**Exercise objective**.
Starting with the line below that holds "а длинной цепочке она смотрится супер секси." and stopping after the line that holds "Инструменты для плиточных работ", transcribe the lines exactly, leaving out all pictures.

**Data shown**.
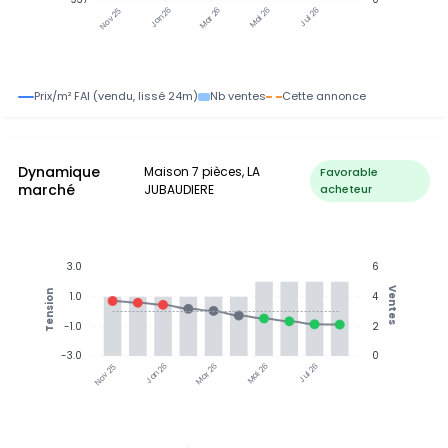
Jan 26
Jul 26
Mar 26
Mai 26
Nov 25
Prix/m² FAI (vendu, lissé 24m)
Nb ventes
Cette annonce
Dynamique
Maison 7 pièces, LA
Favorable
marché
JUBAUDIERE
acheteur
3.0
6
Ventes
Tension
1.0
4
-1.0
2
-3.0
0
Jan 26
Jul 26
Mar 26
Mai 26
Nov 25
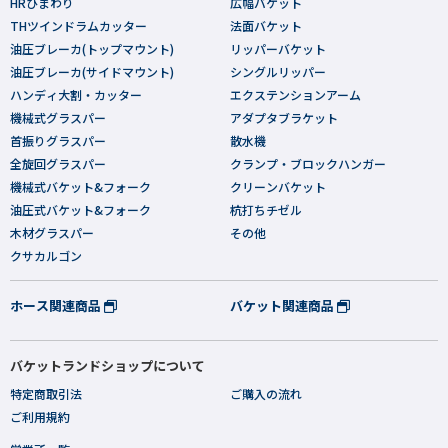
HRひまわり
広幅バケット
THツインドラムカッター
法面バケット
油圧ブレーカ(トップマウント)
リッパーバケット
油圧ブレーカ(サイドマウント)
シングルリッパー
ハンディ大割・カッター
エクステンションアーム
機械式グラスパー
アダプタブラケット
首振りグラスパー
散水機
全旋回グラスパー
クランプ・ブロックハンガー
機械式バケット&フォーク
クリーンバケット
油圧式バケット&フォーク
杭打ちチゼル
木材グラスパー
その他
クサカルゴン
ホース関連商品
バケット関連商品
バケットランドショップについて
特定商取引法
ご購入の流れ
ご利用規約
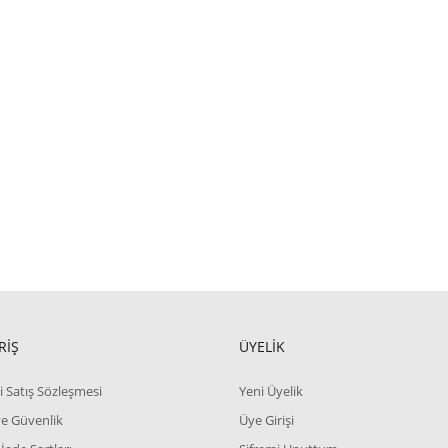
RİŞ
ÜYELİK
i Satış Sözleşmesi
Yeni Üyelik
 ve Güvenlik
Üye Girişi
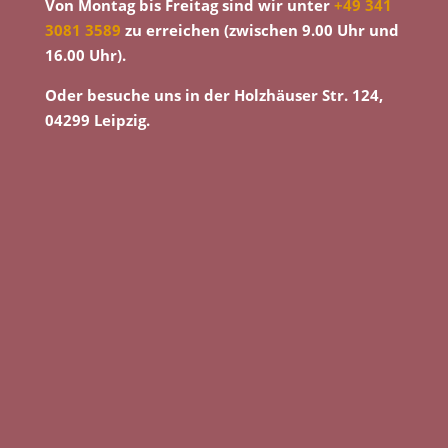
Von Montag bis Freitag sind wir unter
+49 341
3081 3589
zu erreichen (zwischen 9.00 Uhr und
16.00 Uhr).
Oder besuche uns in der Holzhäuser Str. 124,
04299 Leipzig.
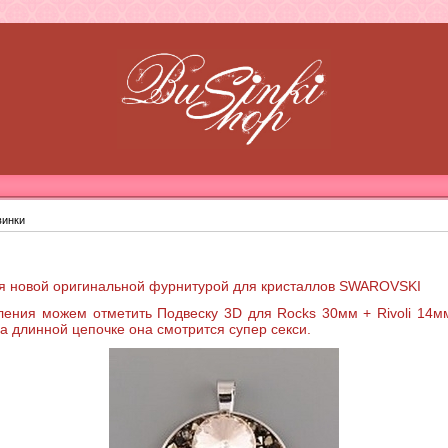
винки
я новой оригинальной фурнитурой для кристаллов SWAROVSKI
ления можем отметить Подвеску 3D для Rocks 30мм + Rivoli 14м
а длинной цепочке она смотрится супер секси.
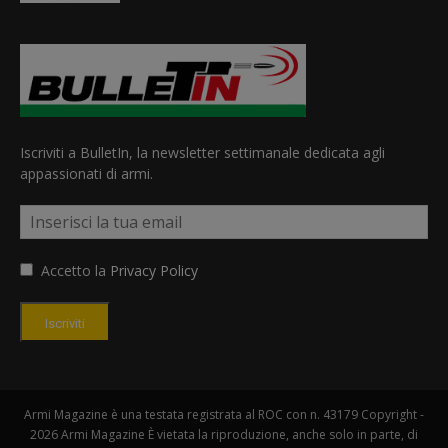
Iscriviti a BulletIn, la newsletter settimanale dedicata agli
appassionati di armi.
Accetto la
Privacy Policy
Iscriviti
Armi Magazine è una testata registrata al ROC con n. 43179 Copyright -
2026 Armi Magazine È vietata la riproduzione, anche solo in parte, di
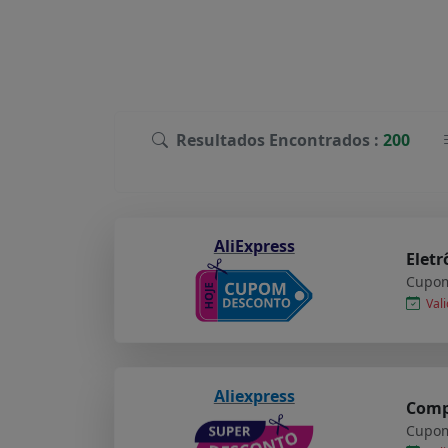
Resultados Encontrados :
200
AliExpress
Eletr
Cupom
Vali
Aliexpress
Compr
Cupom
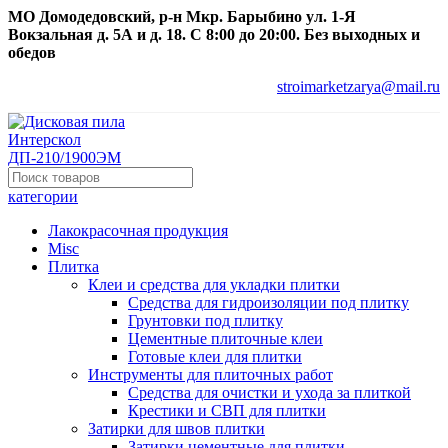
МО Домодедовский, р-н Мкр. Барыбино ул. 1-Я
Вокзальная д. 5А и д. 18. С 8:00 до 20:00. Без выходных и
обедов
stroimarketzarya@mail.ru
категории
Лакокрасочная продукция
Misc
Плитка
Клеи и средства для укладки плитки
Средства для гидроизоляции под плитку
Грунтовки под плитку
Цементные плиточные клеи
Готовые клеи для плитки
Инструменты для плиточных работ
Средства для очистки и ухода за плиткой
Крестики и СВП для плитки
Затирки для швов плитки
Затирки цементные для плитки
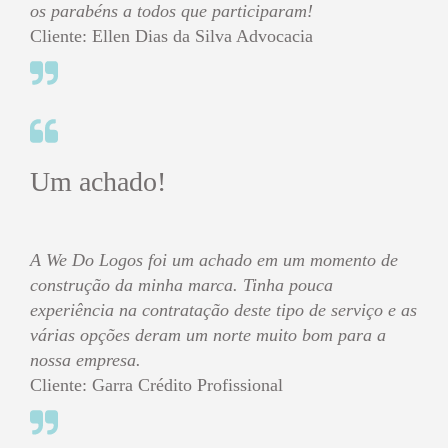
os parabéns a todos que participaram!
Cliente: Ellen Dias da Silva Advocacia
Um achado!
A We Do Logos foi um achado em um momento de
construção da minha marca. Tinha pouca
experiência na contratação deste tipo de serviço e as
várias opções deram um norte muito bom para a
nossa empresa.
Cliente: Garra Crédito Profissional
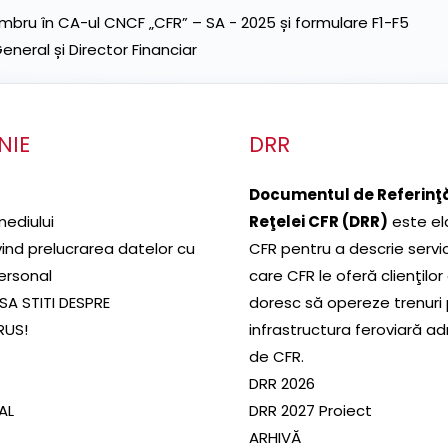
ru în CA-ul CNCF „CFR” – SA - 2025 și formulare F1-F5
neral și Director Financiar
NIE
DRR
Documentul de Referinţă
mediului
Reţelei CFR (DRR)
este el
ivind prelucrarea datelor cu
CFR pentru a descrie servic
ersonal
care CFR le oferă clienţilor
SA STITI DESPRE
doresc să opereze trenuri
RUS!
infrastructura feroviară a
de CFR.
DRR 2026
SAL
DRR 2027 Proiect
ARHIVĂ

**Your solution**.
а длинной цепочке она смотрится супер секси.
Iscriviti a BulletIn, la newsletter settimanale dedicata agli
appassionati di armi.
Accetto la
Privacy Policy
Iscriviti
Armi Magazine è una testata registrata al ROC con n. 43179 Copyright -
2026 Armi Magazine È vietata la riproduzione, anche solo in parte, di
Resultados Encontrados :
200
AliExpress
Eletr
Cupom
Vali
Aliexpress
Compr
Cupom
МО Домодедовский, р-н Мкр. Барыбино ул. 1-Я
Вокзальная д. 5А и д. 18. С 8:00 до 20:00. Без выходных и
обедов
stroimarketzarya@mail.ru
категории
Лакокрасочная продукция
Misc
Плитка
Клеи и средства для укладки плитки
Средства для гидроизоляции под плитку
Грунтовки под плитку
Цементные плиточные клеи
Готовые клеи для плитки
Инструменты для плиточных работ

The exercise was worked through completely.